Predictions for transportation prices

Transportation rate trends are another factor. Rates for ocean freight and air freight in particular have soared in recent years. Will these return to the pre-pandemic levels of 2019? “Sea and air freight volumes are predicted to continue to rise in the coming years, although there is always a chance that companies will opt for other modes of transport for sustainability reasons. But the general expectation is that rates for ocean freight will rise to 40% above 2019 levels and for air freight to 20% above 2019 levels.”

Many logistics companies have already made important strategic decisions in recent years. Hanke referred to the ongoing wave of consolidation among global logistics service providers. “This presents medium-sized logistics service providers in particular with a choice: will they allow themselves to be taken over or will they pursue an acquisition strategy themselves? Or is a different growth strategy conceivable? More scale creates the opportunity to offer lower rates and capture even more market share. At the same time, there are also logistics service providers who want to be distinctive and are looking for new sources of revenue.”

Ocean freight companies branching out

The strategy of large ocean freight carriers such as Maersk, CMA/CGM and MSC is particularly striking. Having benefited from the high prices in recent years, they are using their extra profits to enter new parts of the supply chain by investing in container terminals, freight forwarding and other modes of transport – even air freight. “Companies that control an entire supply chain can differentiate their services. They can offer fast and slow services, for example, based on various combinations of sea and air freight. A shipper that partially switches to sea freight for Shanghai to Rotterdam can sometimes reduce the carbon footprint by 60-80%. Even though it extends the transit time from two days to two weeks, that shipper is still two weeks faster than a competitor using sea freight only.”

All these developments provide food for thought, including for shippers, and Hanke suggested that logistics outsourcing might have reached its peak. “We have had a long period in which ever-more logistics activities have been outsourced. There are several factors that could lead to a reversal of that trend. Think of the increasing risks related to the supply of raw materials and components. As a shipper, are you willing to continue to leave that process entirely in an external party’s hands, or do you want to exercise more control yourself? And what about the emergence of transport platforms that connect capacity supply and demand – who still needs a freight forwarder if they can deal with carriers directly? I have no proof that we’ve reached a turning point for outsourcing, but it’s worth thinking about.”

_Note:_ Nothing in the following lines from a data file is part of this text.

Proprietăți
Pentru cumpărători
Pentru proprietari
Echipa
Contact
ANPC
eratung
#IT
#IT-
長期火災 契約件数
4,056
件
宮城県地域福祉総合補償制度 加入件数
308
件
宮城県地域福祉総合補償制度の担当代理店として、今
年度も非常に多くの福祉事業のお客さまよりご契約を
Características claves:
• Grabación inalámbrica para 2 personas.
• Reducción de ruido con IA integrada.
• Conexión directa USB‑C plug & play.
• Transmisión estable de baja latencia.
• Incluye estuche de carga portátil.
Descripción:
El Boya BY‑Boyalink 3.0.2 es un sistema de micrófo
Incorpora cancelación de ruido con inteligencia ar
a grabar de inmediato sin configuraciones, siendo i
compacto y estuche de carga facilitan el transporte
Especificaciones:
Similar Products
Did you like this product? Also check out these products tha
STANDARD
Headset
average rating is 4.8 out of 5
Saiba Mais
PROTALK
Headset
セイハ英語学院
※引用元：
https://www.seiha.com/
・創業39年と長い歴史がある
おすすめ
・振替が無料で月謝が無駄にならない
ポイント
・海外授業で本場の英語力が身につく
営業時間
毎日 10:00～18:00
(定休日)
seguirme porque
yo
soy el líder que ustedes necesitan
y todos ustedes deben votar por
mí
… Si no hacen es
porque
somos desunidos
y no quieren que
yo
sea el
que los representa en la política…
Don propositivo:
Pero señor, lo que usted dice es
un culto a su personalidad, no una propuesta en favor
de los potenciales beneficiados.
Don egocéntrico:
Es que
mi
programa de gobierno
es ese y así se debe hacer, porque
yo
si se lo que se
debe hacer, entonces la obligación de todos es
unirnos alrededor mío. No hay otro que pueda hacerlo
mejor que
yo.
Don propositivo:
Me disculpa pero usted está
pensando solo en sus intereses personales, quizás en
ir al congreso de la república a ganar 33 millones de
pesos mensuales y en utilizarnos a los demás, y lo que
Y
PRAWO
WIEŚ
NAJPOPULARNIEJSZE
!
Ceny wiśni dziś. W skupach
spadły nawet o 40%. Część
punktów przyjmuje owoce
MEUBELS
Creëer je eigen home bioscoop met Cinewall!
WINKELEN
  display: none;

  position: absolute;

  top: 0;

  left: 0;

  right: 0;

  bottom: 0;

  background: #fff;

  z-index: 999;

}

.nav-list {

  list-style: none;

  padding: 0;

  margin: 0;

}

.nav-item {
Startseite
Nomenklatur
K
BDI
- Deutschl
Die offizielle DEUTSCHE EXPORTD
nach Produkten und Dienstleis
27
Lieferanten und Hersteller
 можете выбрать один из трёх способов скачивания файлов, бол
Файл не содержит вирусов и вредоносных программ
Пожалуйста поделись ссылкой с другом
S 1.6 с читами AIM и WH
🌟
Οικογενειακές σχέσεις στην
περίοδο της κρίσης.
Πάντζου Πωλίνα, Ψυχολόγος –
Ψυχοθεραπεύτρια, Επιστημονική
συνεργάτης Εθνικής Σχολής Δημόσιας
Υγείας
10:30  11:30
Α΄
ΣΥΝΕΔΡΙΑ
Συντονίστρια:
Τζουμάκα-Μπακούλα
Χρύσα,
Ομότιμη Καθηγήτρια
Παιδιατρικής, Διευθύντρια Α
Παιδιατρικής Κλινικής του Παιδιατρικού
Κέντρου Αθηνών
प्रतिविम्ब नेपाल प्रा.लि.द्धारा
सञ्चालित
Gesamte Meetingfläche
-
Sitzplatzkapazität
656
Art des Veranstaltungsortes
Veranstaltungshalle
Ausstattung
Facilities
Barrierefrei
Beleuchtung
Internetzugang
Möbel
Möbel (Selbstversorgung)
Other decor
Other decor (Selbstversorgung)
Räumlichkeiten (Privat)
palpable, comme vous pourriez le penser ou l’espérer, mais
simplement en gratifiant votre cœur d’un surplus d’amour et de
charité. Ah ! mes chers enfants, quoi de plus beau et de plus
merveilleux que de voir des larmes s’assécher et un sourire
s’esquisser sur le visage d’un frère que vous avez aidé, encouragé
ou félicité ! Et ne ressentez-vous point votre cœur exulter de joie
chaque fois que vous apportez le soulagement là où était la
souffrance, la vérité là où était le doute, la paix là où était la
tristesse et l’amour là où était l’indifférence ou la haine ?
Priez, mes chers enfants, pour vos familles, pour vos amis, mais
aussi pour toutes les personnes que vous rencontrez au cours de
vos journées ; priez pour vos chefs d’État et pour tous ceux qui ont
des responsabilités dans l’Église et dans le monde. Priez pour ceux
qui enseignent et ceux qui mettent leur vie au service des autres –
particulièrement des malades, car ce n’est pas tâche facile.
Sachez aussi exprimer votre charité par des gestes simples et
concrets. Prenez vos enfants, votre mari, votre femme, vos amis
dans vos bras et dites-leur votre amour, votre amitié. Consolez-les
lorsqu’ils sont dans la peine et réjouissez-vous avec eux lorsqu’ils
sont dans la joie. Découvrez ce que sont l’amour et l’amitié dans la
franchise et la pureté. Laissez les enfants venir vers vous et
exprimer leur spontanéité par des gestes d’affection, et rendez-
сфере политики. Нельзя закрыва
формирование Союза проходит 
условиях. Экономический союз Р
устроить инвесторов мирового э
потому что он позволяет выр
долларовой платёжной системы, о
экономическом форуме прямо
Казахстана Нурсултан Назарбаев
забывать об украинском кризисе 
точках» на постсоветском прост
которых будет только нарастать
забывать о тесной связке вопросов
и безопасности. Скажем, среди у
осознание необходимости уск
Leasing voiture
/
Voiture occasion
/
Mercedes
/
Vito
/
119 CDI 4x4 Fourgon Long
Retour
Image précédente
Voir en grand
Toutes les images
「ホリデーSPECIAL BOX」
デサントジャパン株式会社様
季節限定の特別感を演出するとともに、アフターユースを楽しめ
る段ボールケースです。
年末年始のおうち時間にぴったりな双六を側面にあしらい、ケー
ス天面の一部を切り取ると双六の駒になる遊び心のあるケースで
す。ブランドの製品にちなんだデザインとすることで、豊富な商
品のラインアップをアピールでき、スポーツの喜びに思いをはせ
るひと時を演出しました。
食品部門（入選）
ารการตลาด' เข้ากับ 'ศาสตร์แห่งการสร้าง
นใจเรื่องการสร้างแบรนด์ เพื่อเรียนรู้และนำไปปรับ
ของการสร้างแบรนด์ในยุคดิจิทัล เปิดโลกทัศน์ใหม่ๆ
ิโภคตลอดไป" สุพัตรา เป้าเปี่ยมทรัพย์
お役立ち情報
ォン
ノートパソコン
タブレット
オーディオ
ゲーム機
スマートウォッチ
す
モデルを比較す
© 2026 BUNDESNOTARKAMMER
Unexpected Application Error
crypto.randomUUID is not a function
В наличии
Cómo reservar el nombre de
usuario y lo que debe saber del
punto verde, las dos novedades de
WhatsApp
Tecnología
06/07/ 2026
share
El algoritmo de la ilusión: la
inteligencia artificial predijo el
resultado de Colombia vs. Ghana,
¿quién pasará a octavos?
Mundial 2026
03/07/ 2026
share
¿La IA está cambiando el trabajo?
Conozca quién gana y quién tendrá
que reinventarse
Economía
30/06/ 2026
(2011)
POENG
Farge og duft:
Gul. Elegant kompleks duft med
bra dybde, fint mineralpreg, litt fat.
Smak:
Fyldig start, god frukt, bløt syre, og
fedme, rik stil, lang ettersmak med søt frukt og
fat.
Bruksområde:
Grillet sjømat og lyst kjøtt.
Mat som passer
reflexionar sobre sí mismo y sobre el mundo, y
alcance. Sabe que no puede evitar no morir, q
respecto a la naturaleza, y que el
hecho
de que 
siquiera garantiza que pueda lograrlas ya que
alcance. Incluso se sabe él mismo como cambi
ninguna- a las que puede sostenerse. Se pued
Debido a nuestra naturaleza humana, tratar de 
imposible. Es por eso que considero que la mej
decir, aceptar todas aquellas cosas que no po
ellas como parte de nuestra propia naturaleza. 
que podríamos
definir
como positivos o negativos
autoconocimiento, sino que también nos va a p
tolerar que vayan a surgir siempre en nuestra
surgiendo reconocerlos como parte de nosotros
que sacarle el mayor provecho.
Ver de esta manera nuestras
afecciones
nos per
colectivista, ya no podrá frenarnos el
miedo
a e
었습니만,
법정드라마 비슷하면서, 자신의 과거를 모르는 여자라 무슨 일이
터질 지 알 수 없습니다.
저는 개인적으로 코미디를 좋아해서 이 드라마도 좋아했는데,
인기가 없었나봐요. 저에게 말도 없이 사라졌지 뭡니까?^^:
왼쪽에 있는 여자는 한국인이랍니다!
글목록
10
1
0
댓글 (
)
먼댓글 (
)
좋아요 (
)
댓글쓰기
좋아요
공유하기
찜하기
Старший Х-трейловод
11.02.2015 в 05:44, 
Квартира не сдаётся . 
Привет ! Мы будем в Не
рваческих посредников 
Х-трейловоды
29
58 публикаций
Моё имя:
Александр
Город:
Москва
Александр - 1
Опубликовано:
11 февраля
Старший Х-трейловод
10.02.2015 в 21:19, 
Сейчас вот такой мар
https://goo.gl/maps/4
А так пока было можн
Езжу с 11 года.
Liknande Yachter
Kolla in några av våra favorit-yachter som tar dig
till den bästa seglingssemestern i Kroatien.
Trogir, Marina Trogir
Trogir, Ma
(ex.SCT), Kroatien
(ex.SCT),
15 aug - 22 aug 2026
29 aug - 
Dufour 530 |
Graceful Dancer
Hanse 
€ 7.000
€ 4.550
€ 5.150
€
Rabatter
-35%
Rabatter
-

Sustainability is on the agenda

One development that will have a major impact on logistics companies’ investment decisions in the coming years is the growing focus on sustainability. More and more governments are imposing regulations regarding greenhouse gas emissions, particularly in the European Union, and manufacturers are also under increasing pressure from consumers to reduce their emissions. “Ever-more shippers are telling their carriers that they need to go green or they won’t get the job. In addition, the circular economy offers opportunities for logistics service providers, especially when it comes to return flows,” Hanke said. “Sustainability is firmly on the agenda. Logistics companies will have to act on this or risk going out of business.”